My mom was a prodigious shopper. Every weekend she would drag my father out to the area department stores and malls to hunt for the latest fashions and snag the best bargains. My dad, an easygoing sort, became accustomed to the Saturday ritual and probably figured it might take a few years off his time in purgatory.
I may have inherited a bit of Mom’s prowess as I do enjoy my share of browsing, especially when it comes to wine stores. I derive a great satisfaction in coming across a hidden gem from an obscure producer or snagging some small production wine which occasionally makes a brief appearance in the Tucson market with the rarity of Haley’s comet. The only thing that bests these shopping triumphs in my book is the chance to sample wines that have elicited high praise from the demi-gods who stand in judgement of the international wine trade: the critics and tasting panels of the premier wine publications, such as Wine Spectator and Decanter. When these "cream of the crop" wines pop up at retail stores and tasting events I always give them a bit more attention, if for nothing else to see if my evaluation will match the superlatives elicited from the critics.
An event that surfaces every year which brings together a critical mass of some of Wine Spectator’s highest scoring wines is the Grand Tour. Held every spring in Chicago, Miami and Las Vegas, this event offers participants an opportunity to sample more than 200 wines from around the world that have been rated as either "outstanding" or "classic" by their editorial staff. This year the Grand Tour’s stop in Las Vegas is on the evening of Saturday, April 27 at the Mirage Hotel. Tickets for this event are a little pricey at $200 per person, but this includes a commemorative Riedel glass, unlimited tastings of the showcased wines and an expansive buffet of appetizers and desserts.
For an event such as this one pre-planning is a must. The included wines are listed on the tour’s website and it is well worth your while to examine it closely and whittle them down to a reasonable list of wines that you are interested in sampling. I can tell you from experience it is quite a challenge to narrow your selection to 20 or 30 wines from such a well-regarded field.
As a destination city there is plenty to see and do when you’re not swirling and sniffing at the Grand Tour. Fine restaurants and theater shows are in endless supply and flights from Tucson are short and reasonably priced. I’ve already booked our room and am looking forward to a fun weekend away, perusing the tables at the Grand Tour and searching for that elusive 99 cent shrimp cocktail. Information and tickets for the Grand Tour can be found at grandtour.winespectator.com. Feel free to reach out to me if you have any questions or plan to attend.

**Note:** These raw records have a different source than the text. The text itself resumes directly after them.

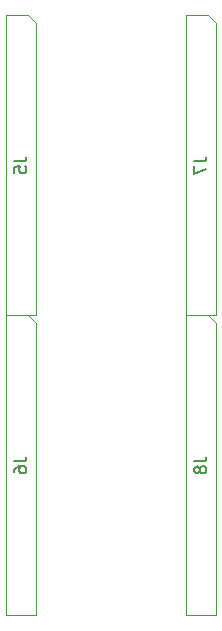
<source format=gbr>
G04 #@! TF.GenerationSoftware,KiCad,Pcbnew,8.0.1*
G04 #@! TF.CreationDate,2025-01-27T18:08:07-06:00*
G04 #@! TF.ProjectId,level-shifter,6c657665-6c2d-4736-9869-667465722e6b,rev?*
G04 #@! TF.SameCoordinates,Original*
G04 #@! TF.FileFunction,AssemblyDrawing,Bot*
%FSLAX46Y46*%
G04 Gerber Fmt 4.6, Leading zero omitted, Abs format (unit mm)*
G04 Created by KiCad (PCBNEW 8.0.1) date 2025-01-27 18:08:07*
%MOMM*%
%LPD*%
G01*
G04 APERTURE LIST*
%ADD10C,0.150000*%
%ADD11C,0.100000*%
G04 APERTURE END LIST*
D10*
X154694819Y-102571666D02*
X155409104Y-102571666D01*
X155409104Y-102571666D02*
X155551961Y-102524047D01*
X155551961Y-102524047D02*
X155647200Y-102428809D01*
X155647200Y-102428809D02*
X155694819Y-102285952D01*
X155694819Y-102285952D02*
X155694819Y-102190714D01*
X155123390Y-103190714D02*
X155075771Y-103095476D01*
X155075771Y-103095476D02*
X155028152Y-103047857D01*
X155028152Y-103047857D02*
X154932914Y-103000238D01*
X154932914Y-103000238D02*
X154885295Y-103000238D01*
X154885295Y-103000238D02*
X154790057Y-103047857D01*
X154790057Y-103047857D02*
X154742438Y-103095476D01*
X154742438Y-103095476D02*
X154694819Y-103190714D01*
X154694819Y-103190714D02*
X154694819Y-103381190D01*
X154694819Y-103381190D02*
X154742438Y-103476428D01*
X154742438Y-103476428D02*
X154790057Y-103524047D01*
X154790057Y-103524047D02*
X154885295Y-103571666D01*
X154885295Y-103571666D02*
X154932914Y-103571666D01*
X154932914Y-103571666D02*
X155028152Y-103524047D01*
X155028152Y-103524047D02*
X155075771Y-103476428D01*
X155075771Y-103476428D02*
X155123390Y-103381190D01*
X155123390Y-103381190D02*
X155123390Y-103190714D01*
X155123390Y-103190714D02*
X155171009Y-103095476D01*
X155171009Y-103095476D02*
X155218628Y-103047857D01*
X155218628Y-103047857D02*
X155313866Y-103000238D01*
X155313866Y-103000238D02*
X155504342Y-103000238D01*
X155504342Y-103000238D02*
X155599580Y-103047857D01*
X155599580Y-103047857D02*
X155647200Y-103095476D01*
X155647200Y-103095476D02*
X155694819Y-103190714D01*
X155694819Y-103190714D02*
X155694819Y-103381190D01*
X155694819Y-103381190D02*
X155647200Y-103476428D01*
X155647200Y-103476428D02*
X155599580Y-103524047D01*
X155599580Y-103524047D02*
X155504342Y-103571666D01*
X155504342Y-103571666D02*
X155313866Y-103571666D01*
X155313866Y-103571666D02*
X155218628Y-103524047D01*
X155218628Y-103524047D02*
X155171009Y-103476428D01*
X155171009Y-103476428D02*
X155123390Y-103381190D01*
X154694819Y-77171666D02*
X155409104Y-77171666D01*
X155409104Y-77171666D02*
X155551961Y-77124047D01*
X155551961Y-77124047D02*
X155647200Y-77028809D01*
X155647200Y-77028809D02*
X155694819Y-76885952D01*
X155694819Y-76885952D02*
X155694819Y-76790714D01*
X154694819Y-77552619D02*
X154694819Y-78219285D01*
X154694819Y-78219285D02*
X155694819Y-77790714D01*
X139454819Y-102571666D02*
X140169104Y-102571666D01*
X140169104Y-102571666D02*
X140311961Y-102524047D01*
X140311961Y-102524047D02*
X140407200Y-102428809D01*
X140407200Y-102428809D02*
X140454819Y-102285952D01*
X140454819Y-102285952D02*
X140454819Y-102190714D01*
X139454819Y-103476428D02*
X139454819Y-103285952D01*
X139454819Y-103285952D02*
X139502438Y-103190714D01*
X139502438Y-103190714D02*
X139550057Y-103143095D01*
X139550057Y-103143095D02*
X139692914Y-103047857D01*
X139692914Y-103047857D02*
X139883390Y-103000238D01*
X139883390Y-103000238D02*
X140264342Y-103000238D01*
X140264342Y-103000238D02*
X140359580Y-103047857D01*
X140359580Y-103047857D02*
X140407200Y-103095476D01*
X140407200Y-103095476D02*
X140454819Y-103190714D01*
X140454819Y-103190714D02*
X140454819Y-103381190D01*
X140454819Y-103381190D02*
X140407200Y-103476428D01*
X140407200Y-103476428D02*
X140359580Y-103524047D01*
X140359580Y-103524047D02*
X140264342Y-103571666D01*
X140264342Y-103571666D02*
X140026247Y-103571666D01*
X140026247Y-103571666D02*
X139931009Y-103524047D01*
X139931009Y-103524047D02*
X139883390Y-103476428D01*
X139883390Y-103476428D02*
X139835771Y-103381190D01*
X139835771Y-103381190D02*
X139835771Y-103190714D01*
X139835771Y-103190714D02*
X139883390Y-103095476D01*
X139883390Y-103095476D02*
X139931009Y-103047857D01*
X139931009Y-103047857D02*
X140026247Y-103000238D01*
X139454819Y-77171666D02*
X140169104Y-77171666D01*
X140169104Y-77171666D02*
X140311961Y-77124047D01*
X140311961Y-77124047D02*
X140407200Y-77028809D01*
X140407200Y-77028809D02*
X140454819Y-76885952D01*
X140454819Y-76885952D02*
X140454819Y-76790714D01*
X139454819Y-78124047D02*
X139454819Y-77647857D01*
X139454819Y-77647857D02*
X139931009Y-77600238D01*
X139931009Y-77600238D02*
X139883390Y-77647857D01*
X139883390Y-77647857D02*
X139835771Y-77743095D01*
X139835771Y-77743095D02*
X139835771Y-77981190D01*
X139835771Y-77981190D02*
X139883390Y-78076428D01*
X139883390Y-78076428D02*
X139931009Y-78124047D01*
X139931009Y-78124047D02*
X140026247Y-78171666D01*
X140026247Y-78171666D02*
X140264342Y-78171666D01*
X140264342Y-78171666D02*
X140359580Y-78124047D01*
X140359580Y-78124047D02*
X140407200Y-78076428D01*
X140407200Y-78076428D02*
X140454819Y-77981190D01*
X140454819Y-77981190D02*
X140454819Y-77743095D01*
X140454819Y-77743095D02*
X140407200Y-77647857D01*
X140407200Y-77647857D02*
X140359580Y-77600238D01*
D11*
X153970000Y-90205000D02*
X155875000Y-90205000D01*
X153970000Y-115605000D02*
X153970000Y-90205000D01*
X155875000Y-90205000D02*
X156510000Y-90840000D01*
X156510000Y-90840000D02*
X156510000Y-115605000D01*
X156510000Y-115605000D02*
X153970000Y-115605000D01*
X153970000Y-64805000D02*
X155875000Y-64805000D01*
X153970000Y-90205000D02*
X153970000Y-64805000D01*
X155875000Y-64805000D02*
X156510000Y-65440000D01*
X156510000Y-65440000D02*
X156510000Y-90205000D01*
X156510000Y-90205000D02*
X153970000Y-90205000D01*
X138730000Y-90205000D02*
X140635000Y-90205000D01*
X138730000Y-115605000D02*
X138730000Y-90205000D01*
X140635000Y-90205000D02*
X141270000Y-90840000D01*
X141270000Y-90840000D02*
X141270000Y-115605000D01*
X141270000Y-115605000D02*
X138730000Y-115605000D01*
X138730000Y-64805000D02*
X140635000Y-64805000D01*
X138730000Y-90205000D02*
X138730000Y-64805000D01*
X140635000Y-64805000D02*
X141270000Y-65440000D01*
X141270000Y-65440000D02*
X141270000Y-90205000D01*
X141270000Y-90205000D02*
X138730000Y-90205000D01*
M02*

</source>
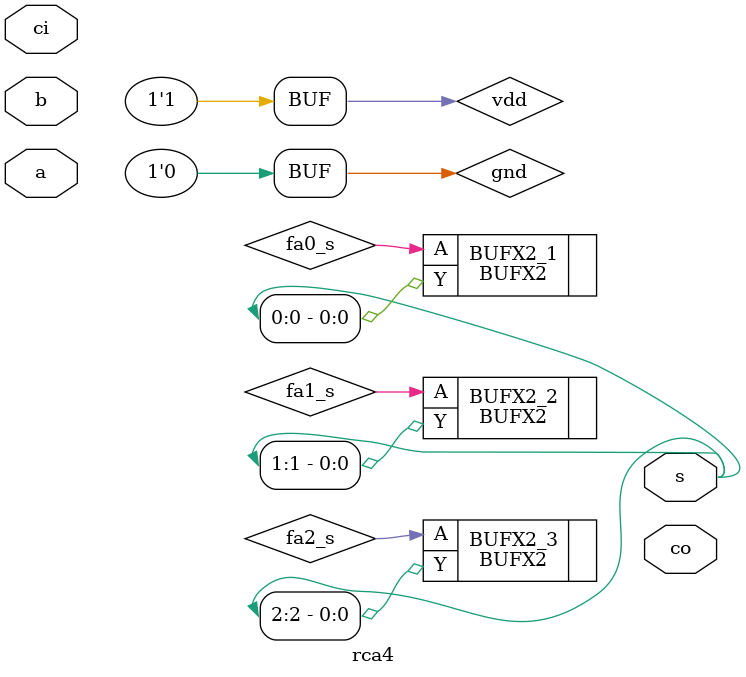
<source format=v>
module rca4 (a, b, ci, s, co);

input ci;
output co;
input [3:0] a;
input [3:0] b;
output [3:0] s;

wire vdd = 1'b1;
wire gnd = 1'b0;

BUFX2 BUFX2_1 ( .A(fa0_s), .Y(s[0]) );
BUFX2 BUFX2_2 ( .A(fa1_s), .Y(s[1]) );
BUFX2 BUFX2_3 ( .A(fa2_s), .Y(s[2]) );
BUFX2 BUFX2_4 ( .A(fa3_s), .Y(O_1) );
INVX1 INVX1_1 ( .A(O_1), .Y(_4_) );
OR2X2 OR2X2_1 ( .A(_4_), .B(O_1), .Y(_5_) );
NAND2X1 NAND2X1_1 ( .A(_4_), .B(a[0]), .Y(_6_) );
NAND3X1 NAND3X1_1 ( .A(_4_), .B(_6_), .C(_5_), .Y(_7_) );
endmodule

</source>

The 12-month wine challenge selection for March is a white grape which hails from southern France; although it is widely grown in Australia, California and even Arizona. Viognier (“Vee-own-yay”) is one of my favorite white wines; medium bodied with stone fruit flavors and a lofty aromatic intensity. Better examples will offer notes of honeysuckle, peach and mango. Aromas and flavors of sweet baking spices will be present if the wine is aged in oak. Viognier is a primary component in white blends from the Côtes-du-Rhône, usually accompanied by Marsanne and Roussanne. Viognier pairs well with roasted chicken, turkey or pork, full flavored fish, along with baked brie.
Four of my go to Viognier’s are: Cline North Coast, California (under $10); D’Arenberg The Hermit Crab Viognier/Marsanne blend - McLaren Vale, Australia (under $20); Zarpara Viognier – Willcox, Arizona (under $25) and Qupé, Sawyer Lindquist Vineyard Viognier - Edna Valley, California (under $40).
So armed with this good advice, hit the area wine stores, shop like a pro and make my mom proud!